Les tensions politiques sont les plus spectaculaires, projetant fréquemment certains problèmes juifs au premier plan de l'actualité. Elles sont, généralement, la conséquence directe ou indirecte du conflit israélo-arabe, qui a pour effet de rendre délicate, voire critique, la position des communautés juives dans de nombreux pays arabes, ainsi qu'en URSS. Liées à l'attitude politique que certains pays occidentaux, notamment la France, ont adoptée à l'égard d'Israël, elles donnent lieu à d'innombrables incidents.

L'accueil houleux fait par les juifs américains au président Pompidou défraie la chronique. L'interprétation du jugement que le président de la République française aurait porté sur les rapports d'Israël et de la Diaspora alimente les polémiques.

Mais c'est autour du problème des juifs d'URSS (v. rubrique URSS) que l'émotion se cristallise, tout au long de l'année, dans le monde entier. Un nombre croissant d'entre eux affirment leur volonté de rester fidèle au judaïsme, et, dans de nombreux cas, leur désir d'émigrer en Israël. Cette attitude entraîne d'abord un durcissement de la politique soviétique.

Le procès de Leningrad

Les juifs d'URSS sont soumis à une vague d'accusations, d'arrestations et de procès, qui connaît son comble avec le procès de Leningrad (15 décembre 1970). Des condamnations à mort sont prononcées, mais elles doivent être rapportées sous la pression de l'opinion publique internationale. Ce retour en arrière marque, dès le début de l'année 1971, une certaine détente en URSS et une recrudescence de manifestations juives dans le pays même.

Fait sans précédent : des groupes de candidats à l'émigration vont jusqu'à porter des pétitions au ministre de l'Intérieur, qui consent à les recevoir. Certaines émigrations sont autorisées. Cette affirmation courageuse, publique et spectaculaire des juifs d'URSS constitue un important tournant de leur histoire et, sans conteste, le fait le plus significatif et probablement le plus lourd de conséquences de l'année juive. Au demeurant, l'action en faveur des juifs d'URSS apparaît de plus en plus comme un des dénominateurs communs des juifs de la Diaspora. Elle suscite des manifestations extrémistes, tel l'antisoviétisme actif et violent de la ligue juive du rabbin américain Kahane, et une importante conférence à Bruxelles, le 23 février 1971.
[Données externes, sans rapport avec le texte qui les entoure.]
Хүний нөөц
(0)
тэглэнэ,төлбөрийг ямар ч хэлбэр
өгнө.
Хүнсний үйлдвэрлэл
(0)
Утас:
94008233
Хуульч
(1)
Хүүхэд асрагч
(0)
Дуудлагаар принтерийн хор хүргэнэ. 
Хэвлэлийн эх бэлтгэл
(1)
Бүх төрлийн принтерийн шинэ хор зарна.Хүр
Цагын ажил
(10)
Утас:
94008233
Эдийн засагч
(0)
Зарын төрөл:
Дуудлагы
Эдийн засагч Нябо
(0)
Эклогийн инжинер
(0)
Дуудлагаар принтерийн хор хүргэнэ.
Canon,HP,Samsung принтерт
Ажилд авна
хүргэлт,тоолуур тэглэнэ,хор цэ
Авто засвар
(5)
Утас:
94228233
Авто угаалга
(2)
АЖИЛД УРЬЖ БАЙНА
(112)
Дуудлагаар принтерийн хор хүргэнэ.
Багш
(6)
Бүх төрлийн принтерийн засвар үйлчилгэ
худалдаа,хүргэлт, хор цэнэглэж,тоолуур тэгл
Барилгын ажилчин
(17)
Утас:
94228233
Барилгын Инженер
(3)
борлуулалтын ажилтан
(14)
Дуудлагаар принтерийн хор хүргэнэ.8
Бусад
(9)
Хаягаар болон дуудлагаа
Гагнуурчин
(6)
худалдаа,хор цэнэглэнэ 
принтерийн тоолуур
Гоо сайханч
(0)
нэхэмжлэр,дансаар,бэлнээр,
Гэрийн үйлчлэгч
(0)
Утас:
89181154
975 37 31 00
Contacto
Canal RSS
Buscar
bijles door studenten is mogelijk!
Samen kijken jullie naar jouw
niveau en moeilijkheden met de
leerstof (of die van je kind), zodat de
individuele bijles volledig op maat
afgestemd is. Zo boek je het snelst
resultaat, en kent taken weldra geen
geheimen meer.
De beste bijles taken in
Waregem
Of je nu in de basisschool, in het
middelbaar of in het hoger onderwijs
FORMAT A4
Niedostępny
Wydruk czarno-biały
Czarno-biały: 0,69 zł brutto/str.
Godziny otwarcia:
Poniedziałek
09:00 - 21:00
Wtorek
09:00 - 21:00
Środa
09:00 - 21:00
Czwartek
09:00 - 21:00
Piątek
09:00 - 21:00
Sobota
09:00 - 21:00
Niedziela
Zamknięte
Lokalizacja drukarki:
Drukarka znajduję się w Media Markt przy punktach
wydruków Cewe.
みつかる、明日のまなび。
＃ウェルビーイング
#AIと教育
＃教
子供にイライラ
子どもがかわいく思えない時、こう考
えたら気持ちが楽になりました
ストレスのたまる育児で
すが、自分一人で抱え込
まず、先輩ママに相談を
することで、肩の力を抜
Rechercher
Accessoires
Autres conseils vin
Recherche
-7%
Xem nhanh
La liquidation des communautés juives du Proche-Orient se poursuit. Les dernières familles juives d'Égypte — à l'exception de quelques individualités — ont pu quitter le pays grâce à l'action du gouvernement français. Les juifs d'Irak restent sous le coup de graves menaces.

D'une manière inattendue, une autre communauté commence d'émigrer vers Israël : les juifs du Chili, auxquels le nouveau régime du président Allende n'inspire guère confiance.

À l'intérieur du judaïsme mondial, les problèmes de l'état civil israélien, soumis à la législation religieuse, provoquent une crise grave. En effet, en cas de mariage mixte, l'enfant reçoit automatiquement la religion de la mère. Ainsi, si un juif israélien épouse une non-juive, l'enfant n'est pas considéré comme juif.

Qui est juif ?

Le problème est rendu d'autant plus complexe que la loi israélienne distingue entre la citoyenneté israélienne (elle peut s'appliquer à des chrétiens et des Arabes) et la nationalité, Jusqu'à présent identifiée avec la religion. La carte d'identité israélienne comporte donc une double mention : citoyenneté et nationalité. Pour la majorité des habitants, la citoyenneté est israélienne et la nationalité juive.

Le refus des tribunaux rabbiniques d'enregistrer comme juif un enfant dont la mère ne l'est pas crée donc un vide juridique et social. À la suite d'une plainte déposée par un officier israélien — l'affaire Chalit —, la Cour suprême d'Israël décide de reconnaître à ses enfants la qualité de juifs, créant ainsi une situation nouvelle et ouvrant les portes à un schisme : on pourrait être de nationalité juive sans être de religion juive.

D'une manière générale, la législation familiale — conversions, divorces, mariages civils — oppose en un conflit quasi permanent les autorités religieuses orthodoxes, seules reconnues en Israël, et le judaïsme réformé américain, très libéral (on y a confié cette année des fonctions rabbiniques à une femme), qui cherche à s'implanter en Israël.